Extracted records
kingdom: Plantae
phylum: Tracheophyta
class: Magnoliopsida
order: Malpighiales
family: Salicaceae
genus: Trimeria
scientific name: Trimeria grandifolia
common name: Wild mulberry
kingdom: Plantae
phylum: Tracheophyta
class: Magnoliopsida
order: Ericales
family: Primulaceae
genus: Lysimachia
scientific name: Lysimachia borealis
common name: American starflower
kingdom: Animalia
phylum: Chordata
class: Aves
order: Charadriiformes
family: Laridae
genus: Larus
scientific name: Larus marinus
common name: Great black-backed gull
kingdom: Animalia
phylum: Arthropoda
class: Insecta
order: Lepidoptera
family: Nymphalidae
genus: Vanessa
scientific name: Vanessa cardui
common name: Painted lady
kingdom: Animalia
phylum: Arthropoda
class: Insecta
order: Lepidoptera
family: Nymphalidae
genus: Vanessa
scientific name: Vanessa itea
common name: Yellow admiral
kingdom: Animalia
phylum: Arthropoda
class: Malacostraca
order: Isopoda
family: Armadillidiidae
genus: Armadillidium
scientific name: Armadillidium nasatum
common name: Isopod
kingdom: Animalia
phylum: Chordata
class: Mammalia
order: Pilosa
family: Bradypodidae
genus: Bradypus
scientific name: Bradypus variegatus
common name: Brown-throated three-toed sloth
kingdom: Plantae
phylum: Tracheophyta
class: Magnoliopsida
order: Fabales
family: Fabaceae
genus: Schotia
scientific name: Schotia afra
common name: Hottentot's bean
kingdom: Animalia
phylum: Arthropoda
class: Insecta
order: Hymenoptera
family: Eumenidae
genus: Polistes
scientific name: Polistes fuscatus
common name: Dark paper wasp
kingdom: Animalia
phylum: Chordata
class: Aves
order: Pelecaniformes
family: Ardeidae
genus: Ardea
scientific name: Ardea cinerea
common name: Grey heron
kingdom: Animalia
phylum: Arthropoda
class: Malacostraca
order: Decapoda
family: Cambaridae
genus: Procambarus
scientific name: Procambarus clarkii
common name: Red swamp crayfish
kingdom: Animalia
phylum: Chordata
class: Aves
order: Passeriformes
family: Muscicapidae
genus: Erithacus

Requirements
Could you reproduce every line of the material above, word for word and in the same order?

Solved problem
kingdom: Plantae
phylum: Tracheophyta
class: Magnoliopsida
order: Malpighiales
family: Salicaceae
genus: Trimeria
scientific name: Trimeria grandifolia
common name: Wild mulberry
kingdom: Plantae
phylum: Tracheophyta
class: Magnoliopsida
order: Ericales
family: Primulaceae
genus: Lysimachia
scientific name: Lysimachia borealis
common name: American starflower
kingdom: Animalia
phylum: Chordata
class: Aves
order: Charadriiformes
family: Laridae
genus: Larus
scientific name: Larus marinus
common name: Great black-backed gull
kingdom: Animalia
phylum: Arthropoda
class: Insecta
order: Lepidoptera
family: Nymphalidae
genus: Vanessa
scientific name: Vanessa cardui
common name: Painted lady
kingdom: Animalia
phylum: Arthropoda
class: Insecta
order: Lepidoptera
family: Nymphalidae
genus: Vanessa
scientific name: Vanessa itea
common name: Yellow admiral
kingdom: Animalia
phylum: Arthropoda
class: Malacostraca
order: Isopoda
family: Armadillidiidae
genus: Armadillidium
scientific name: Armadillidium nasatum
common name: Isopod
kingdom: Animalia
phylum: Chordata
class: Mammalia
order: Pilosa
family: Bradypodidae
genus: Bradypus
scientific name: Bradypus variegatus
common name: Brown-throated three-toed sloth
kingdom: Plantae
phylum: Tracheophyta
class: Magnoliopsida
order: Fabales
family: Fabaceae
genus: Schotia
scientific name: Schotia afra
common name: Hottentot's bean
kingdom: Animalia
phylum: Arthropoda
class: Insecta
order: Hymenoptera
family: Eumenidae
genus: Polistes
scientific name: Polistes fuscatus
common name: Dark paper wasp
kingdom: Animalia
phylum: Chordata
class: Aves
order: Pelecaniformes
family: Ardeidae
genus: Ardea
scientific name: Ardea cinerea
common name: Grey heron
kingdom: Animalia
phylum: Arthropoda
class: Malacostraca
order: Decapoda
family: Cambaridae
genus: Procambarus
scientific name: Procambarus clarkii
common name: Red swamp crayfish
kingdom: Animalia
phylum: Chordata
class: Aves
order: Passeriformes
family: Muscicapidae
genus: Erithacus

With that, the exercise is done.